Feb 29, 2016 By Jessica A. Larson-Wang , eChinacities.com

Many foreigners come to China and fall in love – not just with the culture, the history, the scenery, but with local Chinese people who become their boyfriends, girlfriends, or, eventually, husbands and wives. However, jumping into a relationship with someone from a different culture can be a bit like stepping onto a minefield. Challenges abound, and no matter how much a couple in a multicultural relationship may like, or even love each other, sometimes the difficulties get the best of us. Here we look at four of the biggest challenges of multicultural couples in China. 

The Relationship Minefield: 4 Challenges for Multicultural Couples

1) Language
Aside from the obvious fact that maintaining a relationship with someone you can’t even speak to is difficult if not impossible, even couples who share a language will find that lack of a common mother tongue will add a layer of difficulty to their relationship. Even if your girlfriend speaks English or you speak perfect Chinese, at least one person in the relationship will always be at the disadvantage of having to use a language that is not his or her native language. At the beginning having a partner around who can help you improve your second language can be great – if your partner doesn’t speak English then you’re forced to speak Chinese and your Chinese is bound to improve, which is good, right? Of course it is, but at the same time, imagine living with your Chinese partner and spending every single day of your life conversing in Chinese. Imagine fumbling for the exact right phrasing, knowing you could express yourself in English, but Chinese just isn’t cutting it. Imagine fighting in your second language – who has the upper hand? And if you’re the one who gets to speak your first language while your Chinese partner struggles to express himself in English, put yourself in his shoes.

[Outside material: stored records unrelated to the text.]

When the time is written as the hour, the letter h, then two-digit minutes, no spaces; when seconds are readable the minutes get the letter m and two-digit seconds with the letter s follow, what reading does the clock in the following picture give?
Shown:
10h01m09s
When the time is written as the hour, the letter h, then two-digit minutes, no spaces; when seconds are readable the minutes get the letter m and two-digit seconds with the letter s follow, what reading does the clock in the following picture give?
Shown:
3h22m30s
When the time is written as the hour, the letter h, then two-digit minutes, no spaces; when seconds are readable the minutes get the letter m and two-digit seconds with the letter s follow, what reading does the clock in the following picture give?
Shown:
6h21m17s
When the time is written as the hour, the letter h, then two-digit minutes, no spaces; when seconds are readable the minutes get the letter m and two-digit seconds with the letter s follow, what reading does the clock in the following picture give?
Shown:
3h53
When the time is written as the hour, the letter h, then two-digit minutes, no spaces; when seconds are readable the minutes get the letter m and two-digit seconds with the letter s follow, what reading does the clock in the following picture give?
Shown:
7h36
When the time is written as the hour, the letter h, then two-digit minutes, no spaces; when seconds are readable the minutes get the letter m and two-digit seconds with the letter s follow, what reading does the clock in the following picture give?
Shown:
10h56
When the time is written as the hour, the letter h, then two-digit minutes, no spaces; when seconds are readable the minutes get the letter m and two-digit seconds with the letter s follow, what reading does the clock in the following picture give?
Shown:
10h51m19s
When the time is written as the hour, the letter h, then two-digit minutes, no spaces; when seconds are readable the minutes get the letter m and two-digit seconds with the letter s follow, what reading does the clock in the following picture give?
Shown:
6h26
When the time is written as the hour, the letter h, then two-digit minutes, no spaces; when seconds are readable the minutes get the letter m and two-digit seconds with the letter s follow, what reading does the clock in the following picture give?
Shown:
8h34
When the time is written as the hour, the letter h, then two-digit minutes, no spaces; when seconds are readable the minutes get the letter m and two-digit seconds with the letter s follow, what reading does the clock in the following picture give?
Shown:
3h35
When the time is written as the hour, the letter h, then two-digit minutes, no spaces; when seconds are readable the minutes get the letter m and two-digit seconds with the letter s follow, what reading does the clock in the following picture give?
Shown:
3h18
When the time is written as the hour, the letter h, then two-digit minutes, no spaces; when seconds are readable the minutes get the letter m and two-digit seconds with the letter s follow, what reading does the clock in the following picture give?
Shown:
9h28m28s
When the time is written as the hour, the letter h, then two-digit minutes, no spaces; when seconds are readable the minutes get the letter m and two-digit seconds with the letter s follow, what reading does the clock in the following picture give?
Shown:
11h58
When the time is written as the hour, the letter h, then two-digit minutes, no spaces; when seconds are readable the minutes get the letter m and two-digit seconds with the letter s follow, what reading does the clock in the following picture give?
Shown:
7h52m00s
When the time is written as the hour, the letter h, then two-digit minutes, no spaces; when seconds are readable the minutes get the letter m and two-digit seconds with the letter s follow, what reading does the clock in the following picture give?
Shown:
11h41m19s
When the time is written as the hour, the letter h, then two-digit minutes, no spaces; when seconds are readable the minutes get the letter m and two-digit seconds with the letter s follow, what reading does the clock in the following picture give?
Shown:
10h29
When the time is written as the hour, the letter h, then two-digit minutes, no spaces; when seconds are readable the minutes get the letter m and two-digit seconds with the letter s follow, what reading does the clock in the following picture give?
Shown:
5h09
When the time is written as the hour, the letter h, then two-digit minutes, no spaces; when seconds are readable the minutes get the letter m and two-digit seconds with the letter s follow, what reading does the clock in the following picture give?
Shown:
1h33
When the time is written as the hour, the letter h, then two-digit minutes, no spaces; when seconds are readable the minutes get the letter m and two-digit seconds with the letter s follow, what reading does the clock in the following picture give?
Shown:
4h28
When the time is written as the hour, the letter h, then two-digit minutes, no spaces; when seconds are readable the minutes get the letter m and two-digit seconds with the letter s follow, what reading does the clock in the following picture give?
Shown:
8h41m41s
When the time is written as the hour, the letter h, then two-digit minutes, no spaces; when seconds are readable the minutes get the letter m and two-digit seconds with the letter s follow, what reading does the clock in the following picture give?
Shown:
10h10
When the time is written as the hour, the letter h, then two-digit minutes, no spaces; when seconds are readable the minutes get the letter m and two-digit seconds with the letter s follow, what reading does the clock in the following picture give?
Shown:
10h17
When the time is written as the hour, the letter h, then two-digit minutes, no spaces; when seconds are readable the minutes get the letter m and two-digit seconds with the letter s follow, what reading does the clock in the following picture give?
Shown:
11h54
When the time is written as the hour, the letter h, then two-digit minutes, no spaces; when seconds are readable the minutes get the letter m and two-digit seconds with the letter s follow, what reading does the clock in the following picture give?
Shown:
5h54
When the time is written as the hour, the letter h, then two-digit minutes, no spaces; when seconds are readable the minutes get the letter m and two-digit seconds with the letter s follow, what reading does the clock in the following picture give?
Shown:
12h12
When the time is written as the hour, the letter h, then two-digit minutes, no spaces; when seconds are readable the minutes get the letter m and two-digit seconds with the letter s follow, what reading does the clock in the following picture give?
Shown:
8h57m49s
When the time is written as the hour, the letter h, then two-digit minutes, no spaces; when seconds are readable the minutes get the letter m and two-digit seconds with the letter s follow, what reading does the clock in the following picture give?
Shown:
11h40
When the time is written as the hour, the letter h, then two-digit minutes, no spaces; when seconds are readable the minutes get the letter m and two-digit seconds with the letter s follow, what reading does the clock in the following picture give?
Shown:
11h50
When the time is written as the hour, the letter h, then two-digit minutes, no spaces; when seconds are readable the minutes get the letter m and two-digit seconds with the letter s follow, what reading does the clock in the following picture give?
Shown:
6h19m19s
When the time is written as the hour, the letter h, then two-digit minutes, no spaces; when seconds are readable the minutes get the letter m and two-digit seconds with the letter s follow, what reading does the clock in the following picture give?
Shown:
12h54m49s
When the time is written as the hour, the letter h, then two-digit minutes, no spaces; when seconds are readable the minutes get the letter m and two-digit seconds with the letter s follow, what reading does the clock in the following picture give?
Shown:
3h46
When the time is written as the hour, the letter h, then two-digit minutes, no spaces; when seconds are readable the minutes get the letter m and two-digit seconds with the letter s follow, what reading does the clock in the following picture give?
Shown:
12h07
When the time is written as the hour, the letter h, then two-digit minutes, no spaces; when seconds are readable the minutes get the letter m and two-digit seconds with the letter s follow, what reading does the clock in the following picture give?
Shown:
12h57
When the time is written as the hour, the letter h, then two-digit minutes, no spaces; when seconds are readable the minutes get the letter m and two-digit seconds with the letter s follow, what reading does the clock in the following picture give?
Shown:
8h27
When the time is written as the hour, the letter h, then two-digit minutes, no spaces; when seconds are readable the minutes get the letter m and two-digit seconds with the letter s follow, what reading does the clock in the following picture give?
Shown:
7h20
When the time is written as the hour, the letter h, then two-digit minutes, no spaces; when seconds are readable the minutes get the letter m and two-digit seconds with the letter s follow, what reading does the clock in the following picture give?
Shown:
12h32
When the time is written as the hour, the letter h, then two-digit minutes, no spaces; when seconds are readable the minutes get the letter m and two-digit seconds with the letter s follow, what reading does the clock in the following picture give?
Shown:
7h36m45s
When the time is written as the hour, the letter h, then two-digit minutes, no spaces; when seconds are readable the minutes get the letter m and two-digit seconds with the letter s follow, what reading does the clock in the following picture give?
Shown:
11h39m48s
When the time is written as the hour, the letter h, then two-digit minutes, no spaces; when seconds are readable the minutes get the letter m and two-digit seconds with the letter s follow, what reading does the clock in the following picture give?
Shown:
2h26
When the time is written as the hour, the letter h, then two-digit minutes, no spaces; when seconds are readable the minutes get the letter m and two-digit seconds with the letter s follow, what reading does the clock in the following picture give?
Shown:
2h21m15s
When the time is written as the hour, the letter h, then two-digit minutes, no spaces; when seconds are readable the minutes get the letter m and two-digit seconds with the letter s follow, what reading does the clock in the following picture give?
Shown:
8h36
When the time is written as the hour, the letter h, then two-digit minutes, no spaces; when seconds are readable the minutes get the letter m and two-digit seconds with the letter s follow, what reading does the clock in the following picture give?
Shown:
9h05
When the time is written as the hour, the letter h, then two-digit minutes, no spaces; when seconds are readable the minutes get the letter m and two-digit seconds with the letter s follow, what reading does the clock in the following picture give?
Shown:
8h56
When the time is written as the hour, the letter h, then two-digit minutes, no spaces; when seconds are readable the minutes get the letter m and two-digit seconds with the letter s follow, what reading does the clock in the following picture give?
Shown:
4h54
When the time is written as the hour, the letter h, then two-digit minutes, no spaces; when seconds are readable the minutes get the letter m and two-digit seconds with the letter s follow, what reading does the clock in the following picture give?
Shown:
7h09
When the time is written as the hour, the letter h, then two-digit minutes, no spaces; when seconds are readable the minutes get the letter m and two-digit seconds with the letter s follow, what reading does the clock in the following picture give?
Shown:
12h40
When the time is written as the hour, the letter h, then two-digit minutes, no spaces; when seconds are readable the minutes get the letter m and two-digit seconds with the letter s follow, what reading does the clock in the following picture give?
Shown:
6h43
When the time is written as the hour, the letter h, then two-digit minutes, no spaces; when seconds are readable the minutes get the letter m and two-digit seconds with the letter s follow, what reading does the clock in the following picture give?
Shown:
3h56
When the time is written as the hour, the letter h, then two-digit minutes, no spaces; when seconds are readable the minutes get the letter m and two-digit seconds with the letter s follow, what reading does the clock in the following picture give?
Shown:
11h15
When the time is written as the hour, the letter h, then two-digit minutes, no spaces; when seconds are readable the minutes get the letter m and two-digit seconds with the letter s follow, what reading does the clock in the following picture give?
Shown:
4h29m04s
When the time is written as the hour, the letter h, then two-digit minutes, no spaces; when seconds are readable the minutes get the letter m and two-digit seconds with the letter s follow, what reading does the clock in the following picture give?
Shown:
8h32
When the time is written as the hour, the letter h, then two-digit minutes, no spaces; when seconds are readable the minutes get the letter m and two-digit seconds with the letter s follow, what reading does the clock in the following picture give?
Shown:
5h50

Living life in a second language can be mentally exhausting, and if you commit to a long term relationship with a Chinese person that will be the reality, day in and day out for either you or your partner. On a deeper level, whether you decide to reside in his country or your country, one of you will always be an outsider while the other gets to be at home, in his comfort zone. Try changing things up by visiting each other’s countries for extended periods so that everyone has a chance to be the “insider” every once in awhile.

2) Expectations
At some point or another most foreigners who step into the dating pool in China realize that dating often comes with strings attached, and that the relationship life cycle in China often moves much quicker here than it does back home. It is not at all unusual for foreign men and women to be surprised by their Chinese partner bringing up marriage a few short months into the relationship. While most Western couples generally would not bring up marriage before the one year mark, Chinese people, especially Chinese people of a certain age (say 25 and up) are generally fairly fixated on finding a husband or wife, and do not, in general (of course there are exceptions) date for fun. If you’re here as, say, a student, with no long term plans in China, it can be shocking to discover that the girl you’re dating fully expects you to marry her and bring her back with you, or that the guy you’ve been seeing would like you to drop out of school and move in with him. Even if you’re older and more established but just not looking for a spouse, your Chinese partner may have different ideas. The societal pressure to get married usually starts right after college and most young professional Chinese people, men and women, are not particularly interested in dating around just for fun once they’ve hit the magic age and will want to get down to the serious business of making a family.

3) Reference Points
Most of us do not realise how essential our cultural background is to who we are until we are living in another culture. When you are with someone who is from a different cultural background even watching a TV show can lead to questions. Your partner will likely not have heard of any of the bands you loved in high school and will not get your references to The Simpsons, to name just two examples. She will not be able to discuss your country’s politics with you, and, if you do discuss politics she might think your country’s leaders are evil (for entirely different reasons than you do). She will not always laugh at your jokes or understand what you’re talking about when you quote Snoop Dogg. You don’t really understand either why your Chinese boyfriend is so obsessed with war movies or why he claims to hate the Japanese when he’s never even met a Japanese person.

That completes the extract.